Логичным продолжением такой деконструкции стала критика Гуптой и Фергюсоном понятий «локальность/месторасположение» (
Другая совместная статья тех же авторов — «Дисциплина и практика: „поле“ в антропологии как место, метод и местоположение» — посвящена развитию критики этнографического поля как места980. Вся этнографическая риторика о входе в поле и трудностях, с этим связанных, и о выходе из него, о страданиях и героизме полевика, об изучении местных языков и длительном проживании в поле, об обряде перехода, который исследователь переживает, о дистанции между полем и домом, где он вспоминает, чтó ему довелось испытать «там», — все это уже содержит в себе образ поля как отдельного и изолированного другого/чужого мира, экзотичного и даже отсталого, а потому требующего изучения981. «Идея иного, несхожего, — пишут Гупта и Фергюсон, — играет ключевую роль в ритуале полевых исследований»982.

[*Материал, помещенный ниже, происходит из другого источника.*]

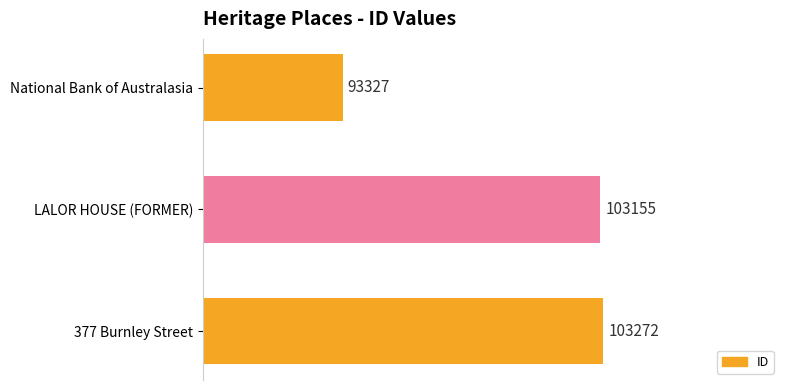

Which category has the lowest value across all series?

National Bank of Australasia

Вместе с критикой американские антропологи предлагают переосмыслить заново и оживить разные формы полевой работы: «Отказываясь от образа проторенной дороги, ведущей к всестороннему и целостному постижению „другого общества“, этнография все более явно начинает предпочитать гибкую и открытую стратегию, усложняющую наше понимание различных стран, народов и их судеб. Эта стратегия обеспечивается более пристальным вниманием к различным формам знания, получаемого из разнообразных социальных и политических источников»983. Авторы призывают перестать видеть поле только как небольшую деревню, населенную иноязычными жителями с диковинными обычаями, а полевика — как белого мужчину американского или европейского происхождения, принадлежащего к среднему классу. Они напоминают, что современные антропологи играют разные гендерные, социальные и культурные роли и, соответственно, имеют разные представления о том, что и как следует изучать. Они ищут новые вопросы и темы, обращая внимание на разные виды движения (миграция, беженцы, внутригородские передвижения), отсутствия укорененности (бездомные, пригороды), обезличенных (медиа, виртуальные пространства) и непостоянных (магазины, офисы, аэропорты) отношений.
Все эти рассуждения американских антропологов созвучны моему опыту и моим выводам, которые я получил во время исследования в Ошобе и в процессе работы с полученными там материалами. Они точно формулируют те ограничения, которые возникли в поле, и те новые вопросы, которые ждут если не разрешения, то изучения и анализа. Должен признать, что в своем исследовании в 1995 году я обратил, видимо, не слишком большое внимание на те же миграции. Я не игнорировал эту тему вовсе и, конечно, наблюдал, как ошобинцы постоянно перемещаются между разными селениями, входящими в сельский совет/джамоат Ошоба, как они мигрировали и мигрируют за пределы джамоата, создавая иногда целые анклавы выходцев из кишлака (в Адрасмане, Оби-Аште или Янги-кишлаке). Я видел, что с миграцией существенно изменяются многие социальные связи, культурные привычки, идентичности. Однако сам я жил довольно изолированно в одном кишлаке и был ограничен в передвижении — в том числе из-за экономического кризиса начала 1990-х годов, о чем уже упоминал. Мое внимание было приковано к месту, если пользоваться словами Гупты и Фергюсона, как к центру социального пространства, что, возможно, создавало иллюзию жесткости локальных границ. Видимо, кризис и идущая в начале 1990-х годов в Таджикистане гражданская война сами усиливали эту жесткость локальности, временно снижали влияние внешних воздействий и отношений, вынуждая и меня ограничивать мой обзор.